THE ​STATS ​​​​​​AND FACTS

A surfeit of T20 World Cups was held in close succession: in 2009, 2010, 2012, 2014 and 2016 — before the ICC eventually scheduled the next one at a gap of four years in 2020.

Suddenly, the ‘short and sweet’ format became the establishment’s eye candy — while the emergence of the Indian Premier League (IPL) also changed the landscape. The new T20 format became the equivalent of what the ODIs were in the ‘80s and ‘90s — and this new phenomenon made the bilateral ODI series somewhat irrelevant.

In an early interview with Gulf News in 2008 on the sidelines of the ICC Annual Awards in Dubai, Ravi Shastri — then one of the TV pundits — was one of the first who called for dropping the ICC Champions Trophy. The tournament involving top eight countries was once billed as the ‘Mini World Cup,’ but it was increasingly clear that it may be sacrificed to accommodate more T20 World Cup editions.

The ICC’s approach to the Champions Trophy was a sign of the times. Initially, the 2013 edition in England was to be the last, but another edition was held in 2017.

ODI cricket trivia corrected
Image Credit: Seyyed Llata/Gulf News

White-ball cricket 

Over the last decade, market forces have worked overtime to make the T20 franchise leagues a flourishing industry. It’s virtually impossible to identify Chris Gayle, Andre Russell, Faf du Plessis, Shoaib Malek or Shahid Afridi with a particular team as they drift around the globe to ply their trade on fat contracts.

While IPL and Australia’s Big Bash League are undoubtedly the biggest draws, the other clones are the Caribbean Premier League (CPL), Pakistan Super League (PSL), T20 Blast (England), Bangladesh Premier League (BPL), Mzansi Super League (South Africa) or Afghanistan Premier League (APL).

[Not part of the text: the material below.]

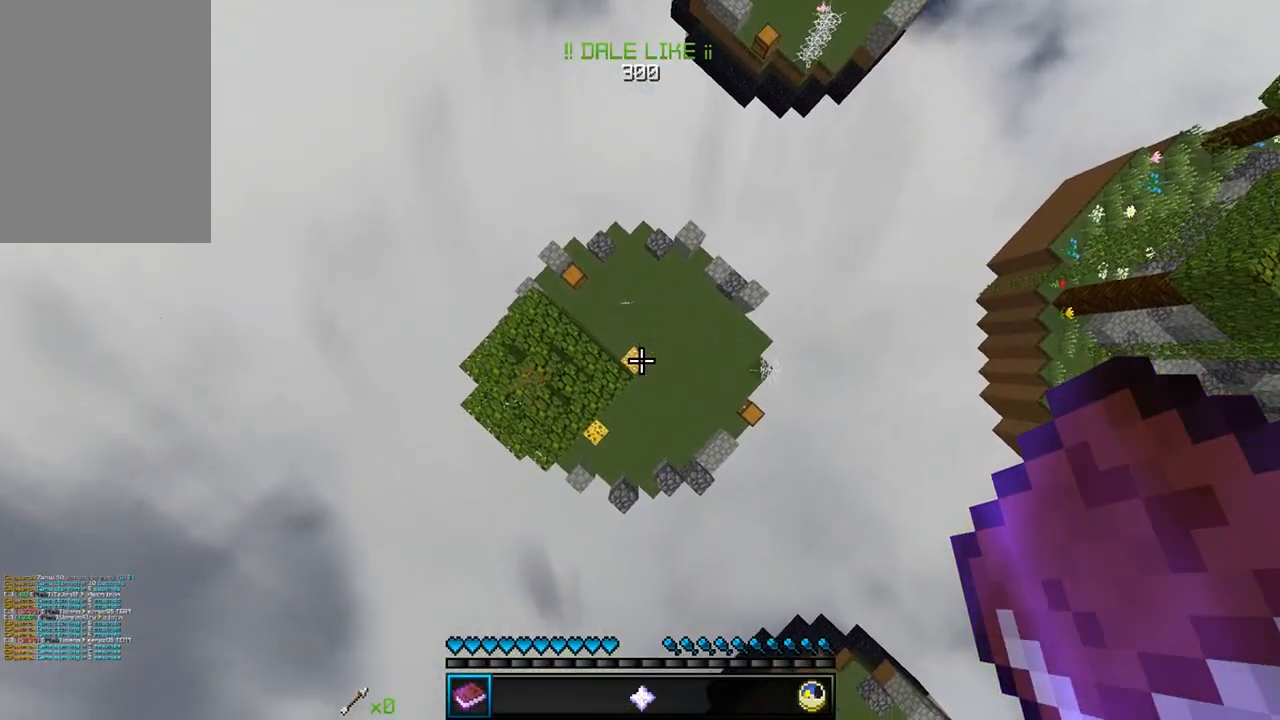
{"keys": [], "mouse": [], "events": [[117, "w", "down"], [300, "w", "up"], [333, "d", "down"], [483, "d", "up"]]}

England, who have opened up the horizon for their players over the past few years, were scheduled to launch the ‘The 100’ last year but the pandemic enforced a delay.

Torn between the five-day format (which the ICC have tried to repurpose by introducing the World Test Championship from 2019) and the brave, new world of T20, the 50-overs format is losing its identity. Take a look at any Future Tours Programme, and you will see ODIs shoehorned between the Tests and T20 games.

From what used to be an engrossing contest between the bat and ball in the ODIs, the current generation views the 50-overs game as a ‘longer version’ of the T20 format.

It’s now all a part of ‘white-ball cricket,’ in the modern parlance. The ICC World Cup is the only saving grace, while the charm of the Benson & Hedges Cups, VB Series, Hero Cup or MRF World Series remain in our memories. Clearly, the ODIs have become an endangered format.